DATA EXTRACTS:
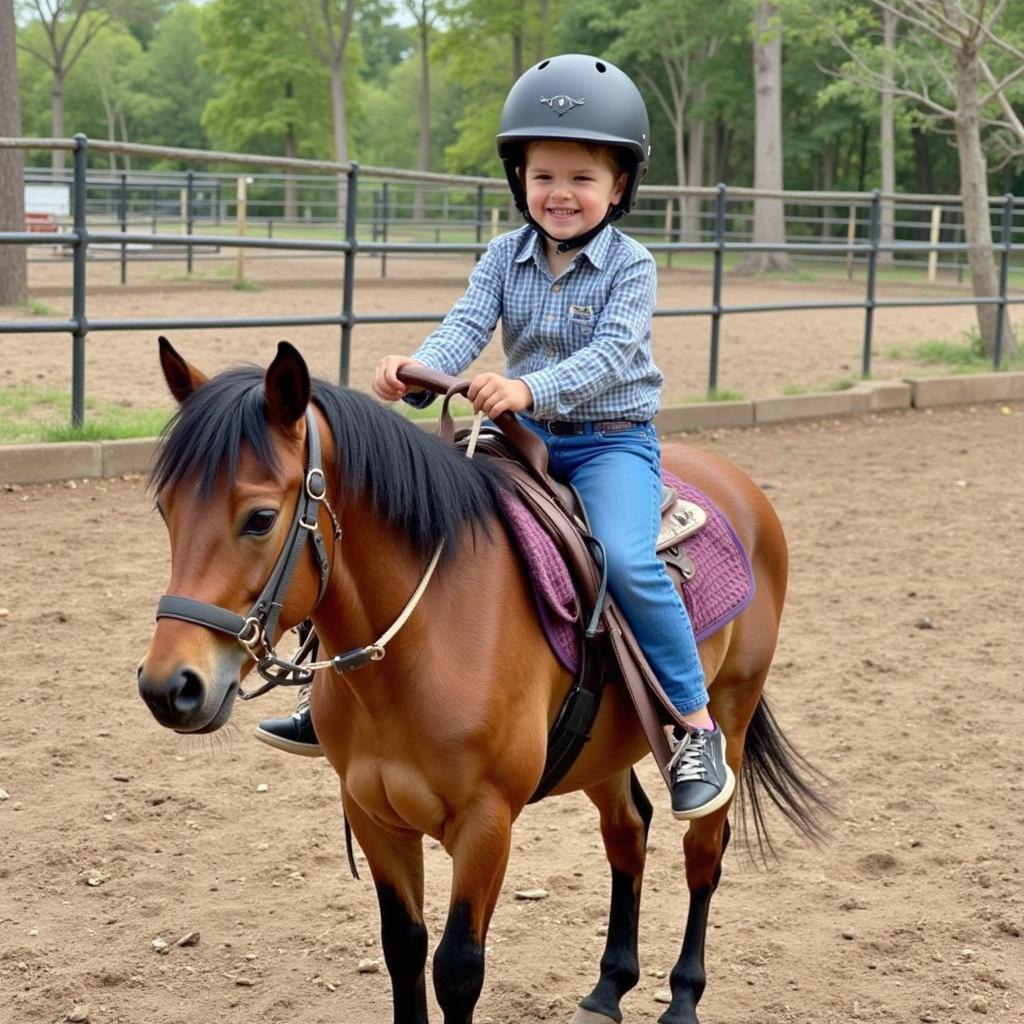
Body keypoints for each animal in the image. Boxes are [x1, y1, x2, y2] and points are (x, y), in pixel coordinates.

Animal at [138, 339, 823, 1024]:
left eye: (259, 518)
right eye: (165, 510)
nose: (169, 686)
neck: (426, 638)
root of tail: (737, 485)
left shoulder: (486, 822)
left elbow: (458, 969)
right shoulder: (371, 814)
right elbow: (404, 949)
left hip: (731, 714)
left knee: (704, 852)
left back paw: (682, 998)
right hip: (603, 748)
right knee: (628, 833)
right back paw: (608, 988)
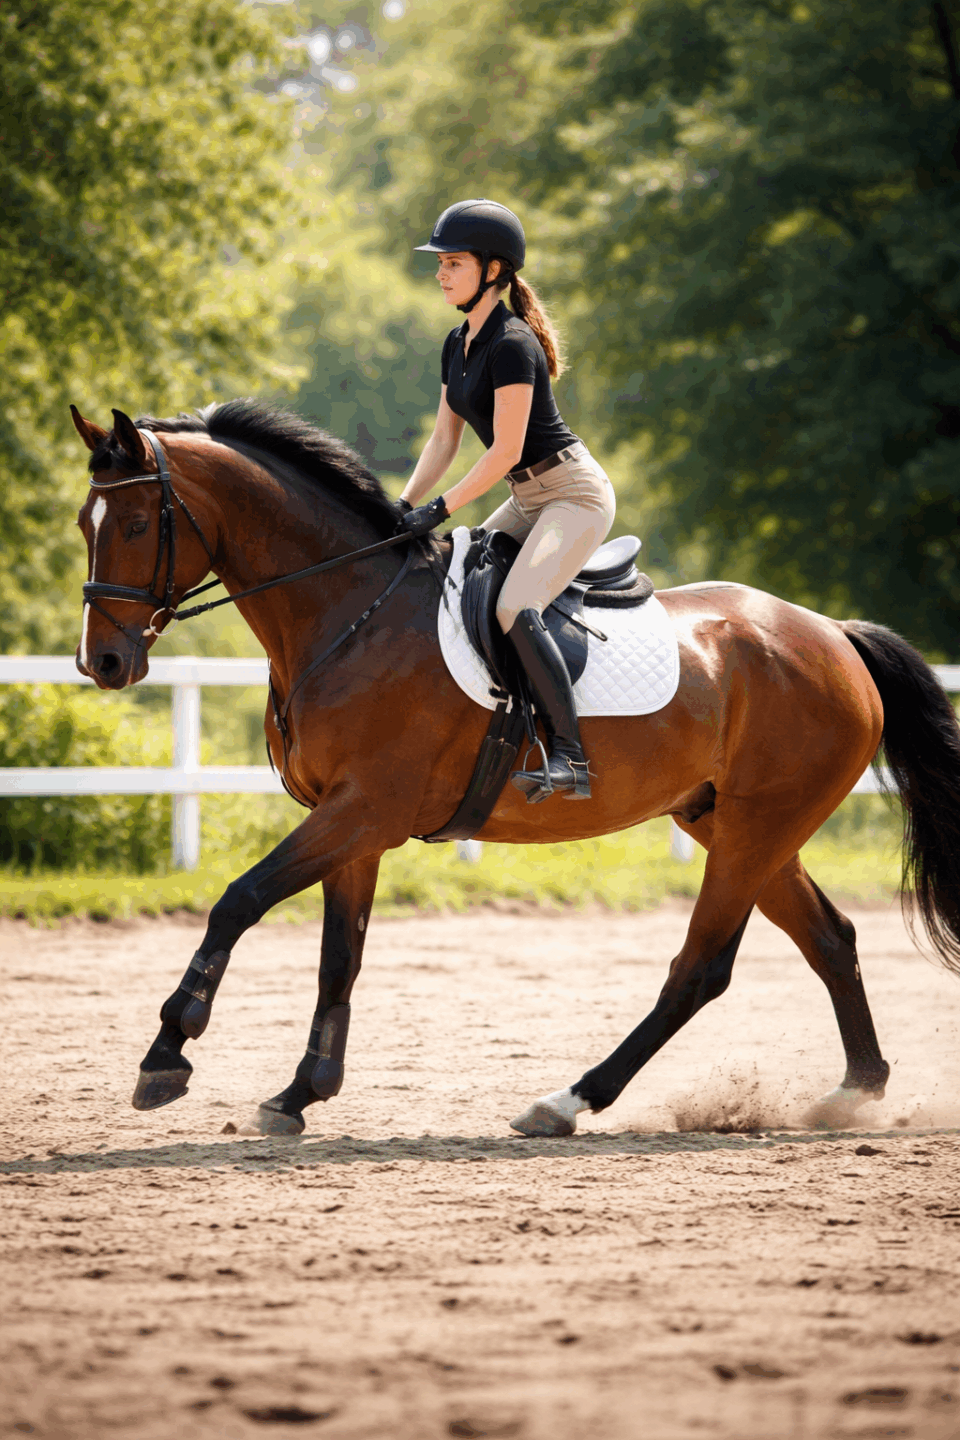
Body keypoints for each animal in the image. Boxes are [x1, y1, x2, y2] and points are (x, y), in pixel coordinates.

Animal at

ASSIGNED TASK:
Return all the records above exactly, pictures omitted.

REPLY:
Body keypoints for each animal in the image. Boxes are [x1, y1, x2, y2] and points are (x, y), in pixel coordinates.

Animal at [138, 339, 823, 1024]:
left eye: (259, 518)
right eye: (165, 510)
nose: (169, 686)
neck: (426, 638)
root of tail: (737, 485)
left shoulder: (486, 822)
left elbow: (458, 969)
right shoulder: (371, 814)
right elbow: (404, 949)
left hip: (731, 714)
left knee: (704, 852)
left back paw: (682, 998)
right hip: (603, 748)
right knee: (628, 833)
right back paw: (608, 988)
Body keypoints for each animal in the image. Boxes are [x1, y1, x2, y2] and points are (x, y), in pixel coordinates.

Animal at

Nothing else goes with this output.